Der Einsatz von KI zur Analyse von Patientendaten ist insbesondere bei der bildgebenden Diagnostik in der Tumormedizin weit fortgeschritten. Weitere Entwicklungspotenziale gibt es v. a. bei der Zusammenführung von Informationen aus verschiedenen Datenquellen:

 

  • Hinsichtlich der Integration von Patientendaten aus verschiedenen Fachbereichen (Bilddaten, Laborwerten, OP-Berichte ...) darf man gespannt sein, was aus dem Kooperationsprojekt Fraunhofer-Institut für Bildgestützte Medizin (MEVIS)/Siemens Healthineers erwächst.
  • Hinsichtlich der Integration von Daten zu Diagnose, Therapie und Erfolgsraten zwecks Erstellung prognosebasierter Therapieempfehlungen sei auf die bislang gemischte Bilanz von IBM Watson for Oncology verwiesen.

 

Noch in der Entwicklungsphase befinden sich zwei Projekte zur Auswertung dentaler Röntgenaufnahmen:

 

  • Dentistry.AI ist eine cloudbasierte Software zur Karieserkennung anhand von Bissflügelaufnahmen, die sich über Schnittstellen mit digitalen Röntgengeräten verbinden lässt.
  • Dx Vision von Dentem arbeitet an der KI-gestützten Erkennung von Zahnfüllungen, wurzelbehandelten Zähnen, Implantaten und anderen Objekten.

 

Großes KI-Potenzial für die ganzheitliche Zahnmedizin liegt zudem bei der Auswertung von DVT-Aufnahmen, insbesondere bei der Früherkennung von Parodontitis, Alveolarkammatrophie und verminderter Knochendichte.

 

 

  • Beispiele für KI-gestütztes Monitoring

Im Bereich der Kieferorthopädie ist eine Verfeinerung der digitalen Behandlungsplanung durch KI-Prädiktionsmodelle für orthodontische Zahnbewegungen zu erwarten. Ein erster, bereits realisierter Fortschritt der Zahnmedizin dank KI ist der Einsatz von Maschinen-Lern-Algorithmen zum Telemonitoring der tatsächlich erfolgten Zahnbewegungen: Sie erkennen anhand von Fotos, die die Patienten selbst erstellen, wann der nächste Korrekturschritt erfolgen kann. Das Kooperationsprojekt der Unternehmen Dental Monitoring und Straumann soll künftig um weitere Anwendungsfälle (Kontrolle der Mundhygiene, Karies- und Gingivitisdiagnose) erweitert werden.

 

 

  • Beispiele für KI-gestützte Therapie

Der KI-Einsatz bei Diagnostik und Therapieempfehlung findet seine logische Fortführung in der KI-gestützten Therapie.
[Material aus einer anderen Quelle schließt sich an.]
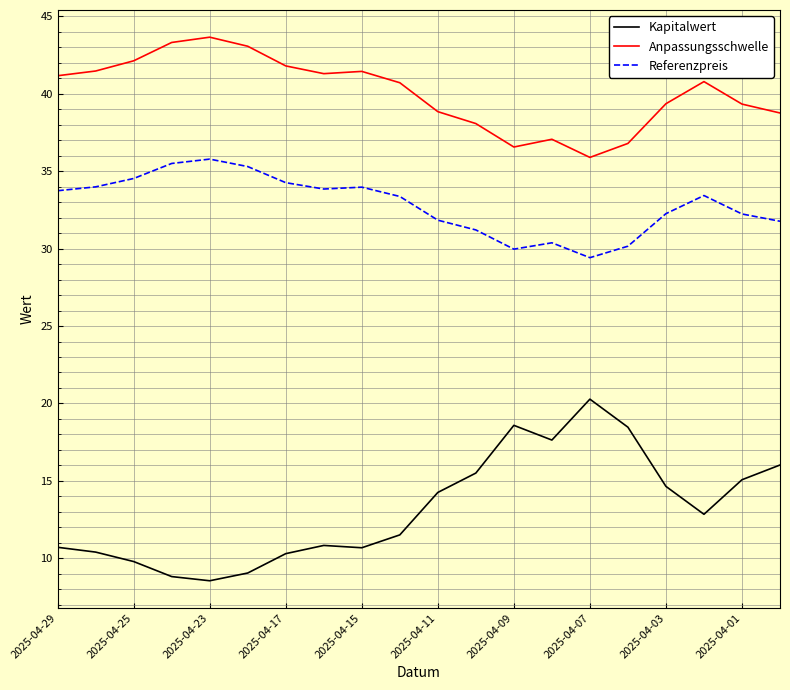

What is the highest value of the Kapitalwert series?

20.3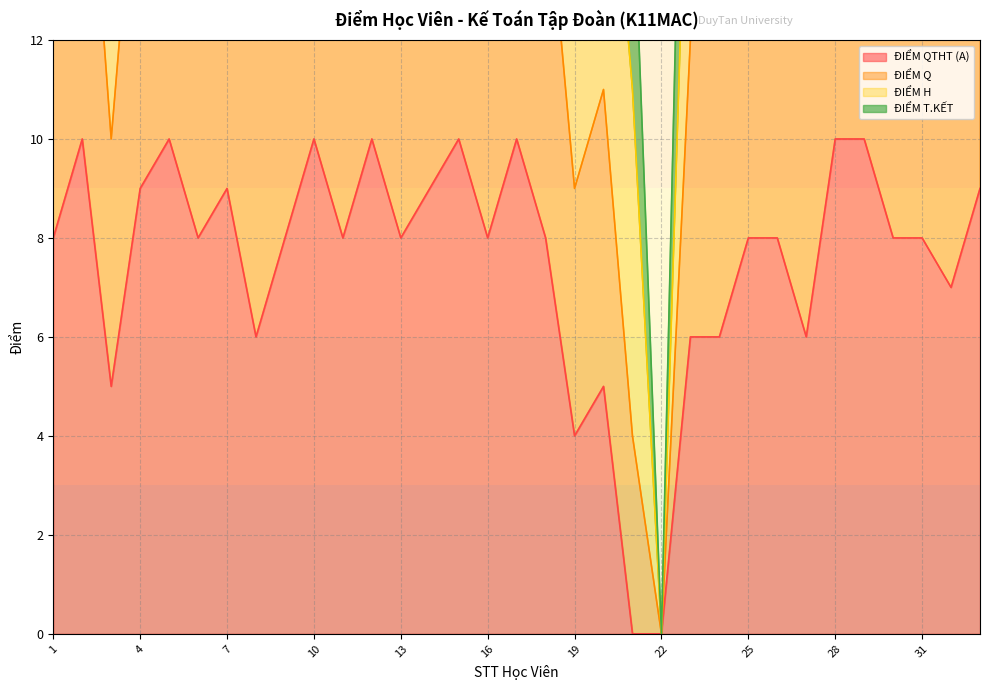

True or false: ĐIỂM Q and ĐIỂM QTHT (A) intersect in this chart.

False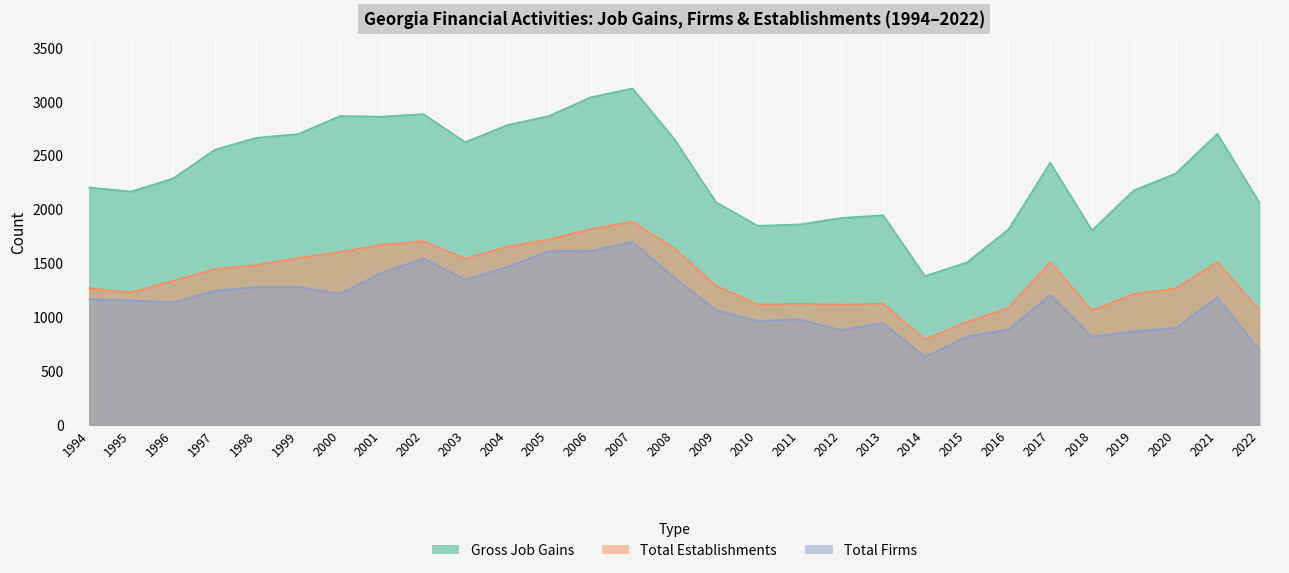

What is the sum of all Total Firms values?

33366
Neben den Bestrebungen zur Entwicklung „digitaler Psychotherapeuten“ sei hier vor allem auf den Bereich der KI-gestützten Chirurgie verwiesen. Die Fähigkeit zur präzisen Instrumentenführung ist bereits bei der roboterassistierten Chirurgie mit dem daVinci-System realisiert. Im nächsten Schritt übernimmt die KI-Software dann auch die bislang dem Chirurgen obliegende Entscheidung, wann welcher Schnitt gesetzt wird. Ein chinesisches Pilotprojekt zeigte bereits im September 2017, dass die vollautonome KI-gestützte Zahnimplantation in Standardsituationen erfolgreich durchgeführt werden kann.